:: Activity ::
Only one span belongs in the answer: the line holding "グフェスタ2023クイズラリー解答～" through the last line of the entries below, retyped exactly.

Saved entries

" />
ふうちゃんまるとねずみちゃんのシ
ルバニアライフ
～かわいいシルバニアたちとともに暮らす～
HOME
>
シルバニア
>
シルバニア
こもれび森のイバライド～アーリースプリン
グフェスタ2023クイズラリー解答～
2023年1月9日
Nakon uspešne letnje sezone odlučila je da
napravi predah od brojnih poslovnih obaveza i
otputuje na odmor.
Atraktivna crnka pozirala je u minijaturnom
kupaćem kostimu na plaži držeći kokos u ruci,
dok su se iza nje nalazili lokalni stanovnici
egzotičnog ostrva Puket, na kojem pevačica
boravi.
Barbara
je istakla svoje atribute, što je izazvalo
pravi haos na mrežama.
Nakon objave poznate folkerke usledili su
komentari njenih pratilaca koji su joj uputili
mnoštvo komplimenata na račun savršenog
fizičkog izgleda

:: Task result ::
グフェスタ2023クイズラリー解答～
2023年1月9日
Nakon uspešne letnje sezone odlučila je da
napravi predah od brojnih poslovnih obaveza i
otputuje na odmor.
Atraktivna crnka pozirala je u minijaturnom
kupaćem kostimu na plaži držeći kokos u ruci,
dok su se iza nje nalazili lokalni stanovnici
egzotičnog ostrva Puket, na kojem pevačica
boravi.
Barbara
je istakla svoje atribute, što je izazvalo
pravi haos na mrežama.
Nakon objave poznate folkerke usledili su
komentari njenih pratilaca koji su joj uputili
mnoštvo komplimenata na račun savršenog
fizičkog izgleda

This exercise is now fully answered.